An Auto/Ethnography of Human Rights and Nuclear Wrongs

The event takes place at 18:00 CEST and will be livestreamed via Zoom (registration).

Linda Marie Richards in an instructor in history at Oregon State University. She received her PhD in 2014 for a dissertation on “Rocks and Reactors: An Atomic Interpretation of Human Rights, 1941–1979.” Her research in nuclear history has appeared in Peace & Change, the Chemical Heritage Magazine, and Historia Scientiarum, among other venues.

Abstract:

In 1986, I set out with the Great Peace March for Global Nuclear Disarmament to walk across the USA from Los Angeles to DC. What I learned from Hopi, Dine (Navajo), Pueblo, and Shoshone elders directed me to live in protest ever since.

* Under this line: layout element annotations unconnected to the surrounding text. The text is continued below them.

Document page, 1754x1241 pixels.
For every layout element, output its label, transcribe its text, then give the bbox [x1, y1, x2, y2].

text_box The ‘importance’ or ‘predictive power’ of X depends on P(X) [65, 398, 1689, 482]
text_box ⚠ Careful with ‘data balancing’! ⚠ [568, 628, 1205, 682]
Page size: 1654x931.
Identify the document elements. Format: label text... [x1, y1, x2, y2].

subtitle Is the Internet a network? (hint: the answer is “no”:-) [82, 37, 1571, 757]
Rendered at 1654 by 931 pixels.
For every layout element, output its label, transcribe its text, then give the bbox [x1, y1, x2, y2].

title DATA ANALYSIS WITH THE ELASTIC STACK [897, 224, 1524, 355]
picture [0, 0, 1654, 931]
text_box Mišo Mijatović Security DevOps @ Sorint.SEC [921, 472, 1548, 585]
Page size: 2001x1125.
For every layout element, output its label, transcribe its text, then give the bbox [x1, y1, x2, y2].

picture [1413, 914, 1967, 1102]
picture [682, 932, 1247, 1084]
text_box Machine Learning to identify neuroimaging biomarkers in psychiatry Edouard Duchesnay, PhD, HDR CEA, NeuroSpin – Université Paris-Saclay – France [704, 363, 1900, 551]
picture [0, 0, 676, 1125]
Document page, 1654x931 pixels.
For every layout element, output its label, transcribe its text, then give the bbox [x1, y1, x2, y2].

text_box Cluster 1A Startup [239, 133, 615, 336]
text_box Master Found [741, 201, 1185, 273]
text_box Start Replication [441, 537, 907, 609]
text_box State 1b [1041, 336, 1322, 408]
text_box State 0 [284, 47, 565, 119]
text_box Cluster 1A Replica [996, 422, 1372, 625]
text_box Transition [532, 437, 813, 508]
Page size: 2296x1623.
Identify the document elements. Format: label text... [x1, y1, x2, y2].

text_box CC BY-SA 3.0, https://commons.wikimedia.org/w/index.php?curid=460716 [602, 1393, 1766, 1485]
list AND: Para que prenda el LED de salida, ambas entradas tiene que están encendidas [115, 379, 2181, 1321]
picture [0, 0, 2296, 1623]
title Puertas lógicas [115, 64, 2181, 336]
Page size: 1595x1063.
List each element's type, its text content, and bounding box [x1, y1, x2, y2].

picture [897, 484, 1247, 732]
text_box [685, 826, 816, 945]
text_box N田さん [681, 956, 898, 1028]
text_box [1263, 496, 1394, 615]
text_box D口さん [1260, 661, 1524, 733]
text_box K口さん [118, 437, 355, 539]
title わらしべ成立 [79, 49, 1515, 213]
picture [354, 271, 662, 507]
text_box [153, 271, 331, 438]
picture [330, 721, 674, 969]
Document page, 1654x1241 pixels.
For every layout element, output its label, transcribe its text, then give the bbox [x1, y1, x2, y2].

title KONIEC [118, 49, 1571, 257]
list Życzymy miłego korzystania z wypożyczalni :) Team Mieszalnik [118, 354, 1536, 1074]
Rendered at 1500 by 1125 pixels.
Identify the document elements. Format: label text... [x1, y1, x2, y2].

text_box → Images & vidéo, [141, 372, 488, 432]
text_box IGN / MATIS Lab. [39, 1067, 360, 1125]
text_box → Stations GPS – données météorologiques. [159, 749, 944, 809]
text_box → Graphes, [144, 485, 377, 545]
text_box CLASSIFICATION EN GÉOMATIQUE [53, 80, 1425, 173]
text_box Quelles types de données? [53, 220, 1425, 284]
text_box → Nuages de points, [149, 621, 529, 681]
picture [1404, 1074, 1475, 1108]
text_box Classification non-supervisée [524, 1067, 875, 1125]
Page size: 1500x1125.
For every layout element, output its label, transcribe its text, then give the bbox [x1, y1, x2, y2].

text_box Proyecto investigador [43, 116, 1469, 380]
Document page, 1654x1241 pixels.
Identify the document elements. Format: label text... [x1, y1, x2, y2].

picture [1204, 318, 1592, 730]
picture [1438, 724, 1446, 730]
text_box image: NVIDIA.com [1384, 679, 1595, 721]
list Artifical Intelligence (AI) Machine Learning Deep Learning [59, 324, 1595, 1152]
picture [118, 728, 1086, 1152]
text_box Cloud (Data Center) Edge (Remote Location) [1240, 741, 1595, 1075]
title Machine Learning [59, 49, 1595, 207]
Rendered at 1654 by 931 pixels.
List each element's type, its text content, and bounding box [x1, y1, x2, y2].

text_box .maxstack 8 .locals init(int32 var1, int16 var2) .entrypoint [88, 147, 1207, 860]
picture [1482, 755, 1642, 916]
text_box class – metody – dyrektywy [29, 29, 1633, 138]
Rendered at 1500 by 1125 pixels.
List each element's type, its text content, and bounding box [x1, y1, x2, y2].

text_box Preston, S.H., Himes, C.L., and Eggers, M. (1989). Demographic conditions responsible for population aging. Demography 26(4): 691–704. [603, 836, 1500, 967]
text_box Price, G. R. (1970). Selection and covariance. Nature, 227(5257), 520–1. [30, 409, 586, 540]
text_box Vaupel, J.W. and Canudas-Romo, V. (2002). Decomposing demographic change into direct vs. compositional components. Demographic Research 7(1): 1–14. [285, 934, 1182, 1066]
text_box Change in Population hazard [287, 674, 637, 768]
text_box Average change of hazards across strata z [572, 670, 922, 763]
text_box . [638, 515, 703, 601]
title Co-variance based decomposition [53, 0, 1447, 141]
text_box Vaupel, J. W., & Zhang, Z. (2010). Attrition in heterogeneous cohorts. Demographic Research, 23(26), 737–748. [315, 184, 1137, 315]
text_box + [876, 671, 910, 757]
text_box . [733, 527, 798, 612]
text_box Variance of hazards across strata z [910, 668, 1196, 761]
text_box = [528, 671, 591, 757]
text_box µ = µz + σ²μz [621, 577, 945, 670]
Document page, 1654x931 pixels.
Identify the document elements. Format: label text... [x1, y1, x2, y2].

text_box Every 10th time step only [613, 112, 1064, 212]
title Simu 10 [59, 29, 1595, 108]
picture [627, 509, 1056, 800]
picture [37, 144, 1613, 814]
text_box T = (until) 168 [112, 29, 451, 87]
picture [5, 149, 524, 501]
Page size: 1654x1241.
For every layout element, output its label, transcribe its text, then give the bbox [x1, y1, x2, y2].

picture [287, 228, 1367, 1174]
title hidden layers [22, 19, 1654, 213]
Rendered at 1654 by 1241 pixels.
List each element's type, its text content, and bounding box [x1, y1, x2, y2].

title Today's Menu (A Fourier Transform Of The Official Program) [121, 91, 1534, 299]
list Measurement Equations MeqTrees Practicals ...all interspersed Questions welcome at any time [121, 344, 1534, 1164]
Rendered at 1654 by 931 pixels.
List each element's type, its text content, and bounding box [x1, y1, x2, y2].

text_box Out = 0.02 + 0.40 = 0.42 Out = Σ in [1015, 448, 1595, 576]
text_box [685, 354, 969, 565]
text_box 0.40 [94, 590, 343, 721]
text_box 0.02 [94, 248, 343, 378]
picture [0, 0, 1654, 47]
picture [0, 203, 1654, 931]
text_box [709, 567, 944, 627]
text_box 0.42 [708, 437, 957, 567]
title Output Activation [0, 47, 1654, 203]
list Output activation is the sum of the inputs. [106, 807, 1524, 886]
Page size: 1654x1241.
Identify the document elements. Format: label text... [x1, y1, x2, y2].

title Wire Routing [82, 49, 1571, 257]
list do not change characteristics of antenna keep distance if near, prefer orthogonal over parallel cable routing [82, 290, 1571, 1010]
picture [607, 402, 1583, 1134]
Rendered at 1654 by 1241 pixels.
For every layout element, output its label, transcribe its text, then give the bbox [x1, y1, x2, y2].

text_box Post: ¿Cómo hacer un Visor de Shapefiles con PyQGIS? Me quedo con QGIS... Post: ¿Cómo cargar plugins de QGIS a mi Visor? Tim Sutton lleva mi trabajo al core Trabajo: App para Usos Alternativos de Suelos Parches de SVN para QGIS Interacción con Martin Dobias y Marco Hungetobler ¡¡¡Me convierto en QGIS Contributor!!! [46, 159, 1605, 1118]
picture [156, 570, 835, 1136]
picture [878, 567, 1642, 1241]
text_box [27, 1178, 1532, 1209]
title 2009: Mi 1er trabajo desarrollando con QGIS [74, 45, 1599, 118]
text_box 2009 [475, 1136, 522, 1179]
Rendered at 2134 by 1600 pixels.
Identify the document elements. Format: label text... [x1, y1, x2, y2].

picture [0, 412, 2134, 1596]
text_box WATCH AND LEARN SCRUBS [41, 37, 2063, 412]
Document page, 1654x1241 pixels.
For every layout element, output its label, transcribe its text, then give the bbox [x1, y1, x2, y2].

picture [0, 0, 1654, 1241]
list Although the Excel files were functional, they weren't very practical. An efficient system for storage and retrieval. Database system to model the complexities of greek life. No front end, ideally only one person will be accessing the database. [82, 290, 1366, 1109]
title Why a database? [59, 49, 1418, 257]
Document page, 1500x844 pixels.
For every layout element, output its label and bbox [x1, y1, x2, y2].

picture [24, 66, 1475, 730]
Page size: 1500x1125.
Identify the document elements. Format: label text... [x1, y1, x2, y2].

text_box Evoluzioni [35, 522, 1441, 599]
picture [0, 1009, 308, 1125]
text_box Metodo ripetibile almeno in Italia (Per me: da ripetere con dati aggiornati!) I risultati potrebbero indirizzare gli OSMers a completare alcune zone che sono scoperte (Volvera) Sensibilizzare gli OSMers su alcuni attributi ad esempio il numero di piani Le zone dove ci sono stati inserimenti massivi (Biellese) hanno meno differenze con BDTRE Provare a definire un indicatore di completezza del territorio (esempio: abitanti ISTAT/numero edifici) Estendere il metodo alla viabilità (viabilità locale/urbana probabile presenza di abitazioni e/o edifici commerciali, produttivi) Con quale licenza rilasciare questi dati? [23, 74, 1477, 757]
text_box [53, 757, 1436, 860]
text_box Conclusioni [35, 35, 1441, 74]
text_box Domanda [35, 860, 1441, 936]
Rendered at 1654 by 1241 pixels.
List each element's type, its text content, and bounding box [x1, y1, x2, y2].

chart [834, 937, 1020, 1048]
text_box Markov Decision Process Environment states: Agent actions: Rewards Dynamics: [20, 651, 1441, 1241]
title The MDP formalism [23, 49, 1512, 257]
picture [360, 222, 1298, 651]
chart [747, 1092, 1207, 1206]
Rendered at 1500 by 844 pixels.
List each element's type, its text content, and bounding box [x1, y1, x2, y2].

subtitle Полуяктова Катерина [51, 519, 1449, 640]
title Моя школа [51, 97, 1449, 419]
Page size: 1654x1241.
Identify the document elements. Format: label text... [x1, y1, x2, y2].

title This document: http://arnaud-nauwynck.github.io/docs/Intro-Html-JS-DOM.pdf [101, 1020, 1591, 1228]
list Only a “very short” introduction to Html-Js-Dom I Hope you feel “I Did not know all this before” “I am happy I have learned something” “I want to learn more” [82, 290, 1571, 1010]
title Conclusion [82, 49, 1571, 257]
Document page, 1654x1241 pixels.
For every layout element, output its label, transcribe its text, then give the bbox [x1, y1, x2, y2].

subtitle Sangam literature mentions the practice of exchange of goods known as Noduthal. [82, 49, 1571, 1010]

I want to know why scientists and decision makers, who were willing to embrace eugenics to prevent the white race from being “contaminated” by other cultures, risked the actual contamination of all beings from radiation and fallout during massive nuclear weapons tests. Pollution from nuclear technologies and tests occurred long before the effects of radiation were properly understood. Today, new researchers are investigating how radiation regulation protection regimes were developed. Academics and scientists are studying the physical and socio-emotional consequences for those exposed in terms of their lived experience. Planetary-scale harms, such as the possible acceleration of the climate crisis due to the effects of the equivalence of 35,000 Hiroshimas worldwide from nuclear tests are now being broached. My work asks, how are eugenics, white supremacy, and nuclear pollution related to what we think of as human rights and the climate crisis? Where does the United Nations, radiation, and the work for human rights regimes fit? These are questions that drive my research in my forthcoming environmental humanities book on Human Rights and Nuclear Wrongs for West Virginia University Press’s Energy and Society series.